(SOURCE MATERIAL begins)
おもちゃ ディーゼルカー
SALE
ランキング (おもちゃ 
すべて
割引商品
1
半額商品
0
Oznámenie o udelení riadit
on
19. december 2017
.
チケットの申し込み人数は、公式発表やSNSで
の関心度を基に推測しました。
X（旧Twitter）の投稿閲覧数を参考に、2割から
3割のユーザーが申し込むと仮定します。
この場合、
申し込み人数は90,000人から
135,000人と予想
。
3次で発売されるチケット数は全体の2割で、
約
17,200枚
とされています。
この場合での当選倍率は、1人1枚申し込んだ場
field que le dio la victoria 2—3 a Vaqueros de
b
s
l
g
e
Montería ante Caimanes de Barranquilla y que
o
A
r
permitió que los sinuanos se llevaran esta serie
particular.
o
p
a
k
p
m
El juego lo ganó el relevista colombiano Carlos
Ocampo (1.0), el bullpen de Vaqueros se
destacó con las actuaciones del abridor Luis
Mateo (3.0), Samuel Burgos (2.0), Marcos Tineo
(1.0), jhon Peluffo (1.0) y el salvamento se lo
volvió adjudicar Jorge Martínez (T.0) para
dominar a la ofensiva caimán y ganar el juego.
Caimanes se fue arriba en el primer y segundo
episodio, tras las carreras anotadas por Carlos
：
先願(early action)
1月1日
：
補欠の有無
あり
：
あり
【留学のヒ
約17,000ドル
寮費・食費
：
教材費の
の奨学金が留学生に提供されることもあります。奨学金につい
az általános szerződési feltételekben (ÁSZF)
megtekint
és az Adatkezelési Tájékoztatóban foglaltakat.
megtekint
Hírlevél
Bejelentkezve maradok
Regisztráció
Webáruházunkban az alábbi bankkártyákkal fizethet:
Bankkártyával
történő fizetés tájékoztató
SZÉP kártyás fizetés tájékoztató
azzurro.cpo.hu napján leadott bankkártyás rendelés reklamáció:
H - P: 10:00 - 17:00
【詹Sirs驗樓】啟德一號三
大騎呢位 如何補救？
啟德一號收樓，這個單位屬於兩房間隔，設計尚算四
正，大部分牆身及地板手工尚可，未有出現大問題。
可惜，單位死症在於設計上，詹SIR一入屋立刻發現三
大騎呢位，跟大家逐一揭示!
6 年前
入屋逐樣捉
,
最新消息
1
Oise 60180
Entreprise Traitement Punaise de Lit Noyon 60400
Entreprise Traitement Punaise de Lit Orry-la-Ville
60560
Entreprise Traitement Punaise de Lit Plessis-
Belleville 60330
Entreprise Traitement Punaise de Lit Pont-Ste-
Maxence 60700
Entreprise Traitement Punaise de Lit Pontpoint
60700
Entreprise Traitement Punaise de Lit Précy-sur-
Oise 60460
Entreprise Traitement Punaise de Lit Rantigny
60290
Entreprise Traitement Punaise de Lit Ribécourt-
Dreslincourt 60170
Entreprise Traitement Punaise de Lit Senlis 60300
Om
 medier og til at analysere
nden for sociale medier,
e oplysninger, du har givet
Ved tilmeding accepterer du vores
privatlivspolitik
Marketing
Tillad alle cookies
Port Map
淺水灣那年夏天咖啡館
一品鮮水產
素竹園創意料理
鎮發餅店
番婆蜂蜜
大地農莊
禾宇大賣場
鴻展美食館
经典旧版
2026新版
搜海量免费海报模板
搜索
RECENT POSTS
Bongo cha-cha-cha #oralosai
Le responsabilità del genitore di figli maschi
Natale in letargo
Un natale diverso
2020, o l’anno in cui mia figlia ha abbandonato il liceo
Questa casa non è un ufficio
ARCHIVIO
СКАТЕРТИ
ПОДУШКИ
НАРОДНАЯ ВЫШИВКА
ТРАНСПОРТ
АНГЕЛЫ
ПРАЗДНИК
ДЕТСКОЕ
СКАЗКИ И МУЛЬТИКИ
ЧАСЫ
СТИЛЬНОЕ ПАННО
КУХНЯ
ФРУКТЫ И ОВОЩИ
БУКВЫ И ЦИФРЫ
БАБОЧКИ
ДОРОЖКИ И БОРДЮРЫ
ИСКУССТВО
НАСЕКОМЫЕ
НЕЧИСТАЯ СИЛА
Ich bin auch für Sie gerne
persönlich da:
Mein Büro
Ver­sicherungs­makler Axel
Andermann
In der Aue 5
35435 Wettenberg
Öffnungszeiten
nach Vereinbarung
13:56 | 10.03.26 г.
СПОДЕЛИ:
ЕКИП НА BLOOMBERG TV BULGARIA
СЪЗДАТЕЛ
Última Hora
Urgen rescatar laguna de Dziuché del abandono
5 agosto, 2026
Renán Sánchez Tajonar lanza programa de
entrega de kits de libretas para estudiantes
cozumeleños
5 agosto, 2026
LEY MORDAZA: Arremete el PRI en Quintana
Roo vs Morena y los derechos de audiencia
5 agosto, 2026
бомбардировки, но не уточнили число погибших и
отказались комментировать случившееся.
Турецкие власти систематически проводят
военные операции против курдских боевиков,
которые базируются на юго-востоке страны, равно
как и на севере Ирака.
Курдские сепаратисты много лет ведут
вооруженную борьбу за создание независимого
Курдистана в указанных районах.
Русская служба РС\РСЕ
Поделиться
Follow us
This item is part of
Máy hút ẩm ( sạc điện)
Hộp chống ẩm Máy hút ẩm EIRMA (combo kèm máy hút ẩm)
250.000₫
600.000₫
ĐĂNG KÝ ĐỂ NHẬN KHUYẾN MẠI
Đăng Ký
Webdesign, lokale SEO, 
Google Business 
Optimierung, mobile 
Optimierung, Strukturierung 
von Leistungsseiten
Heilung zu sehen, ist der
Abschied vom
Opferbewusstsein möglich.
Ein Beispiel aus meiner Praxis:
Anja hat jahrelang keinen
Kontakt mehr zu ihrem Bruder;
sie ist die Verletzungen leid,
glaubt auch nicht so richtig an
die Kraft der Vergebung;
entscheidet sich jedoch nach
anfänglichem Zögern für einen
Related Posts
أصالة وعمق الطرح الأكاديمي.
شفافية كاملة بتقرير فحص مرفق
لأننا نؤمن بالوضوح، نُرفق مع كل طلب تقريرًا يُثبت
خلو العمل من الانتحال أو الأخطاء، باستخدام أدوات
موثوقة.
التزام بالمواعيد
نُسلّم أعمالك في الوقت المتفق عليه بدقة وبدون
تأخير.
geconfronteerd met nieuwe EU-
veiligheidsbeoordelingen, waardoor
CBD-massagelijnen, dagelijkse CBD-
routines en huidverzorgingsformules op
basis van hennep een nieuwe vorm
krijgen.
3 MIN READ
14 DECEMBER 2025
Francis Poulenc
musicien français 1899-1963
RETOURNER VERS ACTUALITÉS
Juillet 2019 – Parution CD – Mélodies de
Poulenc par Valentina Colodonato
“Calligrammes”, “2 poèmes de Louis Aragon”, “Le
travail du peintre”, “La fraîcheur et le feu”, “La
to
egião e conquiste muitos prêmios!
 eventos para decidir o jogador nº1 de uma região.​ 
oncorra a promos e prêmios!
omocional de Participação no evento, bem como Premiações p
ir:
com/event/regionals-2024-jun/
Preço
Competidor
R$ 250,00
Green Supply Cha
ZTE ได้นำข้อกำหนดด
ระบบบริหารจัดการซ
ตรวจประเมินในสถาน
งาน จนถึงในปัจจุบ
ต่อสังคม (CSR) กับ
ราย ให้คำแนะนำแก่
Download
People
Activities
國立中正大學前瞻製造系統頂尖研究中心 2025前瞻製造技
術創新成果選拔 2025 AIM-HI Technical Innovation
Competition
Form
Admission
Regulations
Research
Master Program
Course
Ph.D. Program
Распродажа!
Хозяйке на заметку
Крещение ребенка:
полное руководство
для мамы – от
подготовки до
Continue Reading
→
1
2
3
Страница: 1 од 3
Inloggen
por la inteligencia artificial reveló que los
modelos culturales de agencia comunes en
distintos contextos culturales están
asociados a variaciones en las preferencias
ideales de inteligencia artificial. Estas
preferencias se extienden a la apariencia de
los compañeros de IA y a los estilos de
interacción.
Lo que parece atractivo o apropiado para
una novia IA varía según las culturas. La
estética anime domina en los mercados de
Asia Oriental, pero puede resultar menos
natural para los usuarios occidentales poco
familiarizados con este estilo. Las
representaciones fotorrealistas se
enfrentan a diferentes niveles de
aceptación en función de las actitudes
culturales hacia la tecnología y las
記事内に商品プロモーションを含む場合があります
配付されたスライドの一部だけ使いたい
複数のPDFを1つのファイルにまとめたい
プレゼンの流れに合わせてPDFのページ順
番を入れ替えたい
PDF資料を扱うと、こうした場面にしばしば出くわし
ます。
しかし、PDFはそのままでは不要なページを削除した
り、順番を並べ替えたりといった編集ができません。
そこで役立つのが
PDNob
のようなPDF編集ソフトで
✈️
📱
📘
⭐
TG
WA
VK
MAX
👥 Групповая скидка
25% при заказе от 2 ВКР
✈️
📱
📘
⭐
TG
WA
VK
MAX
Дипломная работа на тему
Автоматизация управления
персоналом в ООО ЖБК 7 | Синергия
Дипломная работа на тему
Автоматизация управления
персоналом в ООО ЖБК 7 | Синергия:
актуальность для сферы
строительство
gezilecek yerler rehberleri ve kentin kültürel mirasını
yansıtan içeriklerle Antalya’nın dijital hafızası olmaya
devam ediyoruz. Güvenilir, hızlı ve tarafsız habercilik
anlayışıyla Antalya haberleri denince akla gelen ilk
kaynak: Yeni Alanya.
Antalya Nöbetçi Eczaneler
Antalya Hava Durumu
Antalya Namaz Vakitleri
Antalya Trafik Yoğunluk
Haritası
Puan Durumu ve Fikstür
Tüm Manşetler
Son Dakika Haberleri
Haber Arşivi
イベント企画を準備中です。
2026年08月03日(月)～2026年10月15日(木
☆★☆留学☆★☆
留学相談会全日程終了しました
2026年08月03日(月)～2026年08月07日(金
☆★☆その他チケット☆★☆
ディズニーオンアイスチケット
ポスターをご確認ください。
(SOURCE MATERIAL ends)
■ EXERCISE OBJECTIVE: Transcribe verbatim every line from the first one down to the line containing "El juego lo", with both of those lines included.

■ SOLUTION FOR THIS TASK:
おもちゃ ディーゼルカー
SALE
ランキング (おもちゃ 
すべて
割引商品
1
半額商品
0
Oznámenie o udelení riadit
on
19. december 2017
.
チケットの申し込み人数は、公式発表やSNSで
の関心度を基に推測しました。
X（旧Twitter）の投稿閲覧数を参考に、2割から
3割のユーザーが申し込むと仮定します。
この場合、
申し込み人数は90,000人から
135,000人と予想
。
3次で発売されるチケット数は全体の2割で、
約
17,200枚
とされています。
この場合での当選倍率は、1人1枚申し込んだ場
field que le dio la victoria 2—3 a Vaqueros de
b
s
l
g
e
Montería ante Caimanes de Barranquilla y que
o
A
r
permitió que los sinuanos se llevaran esta serie
particular.
o
p
a
k
p
m
El juego lo ganó el relevista colombiano Carlos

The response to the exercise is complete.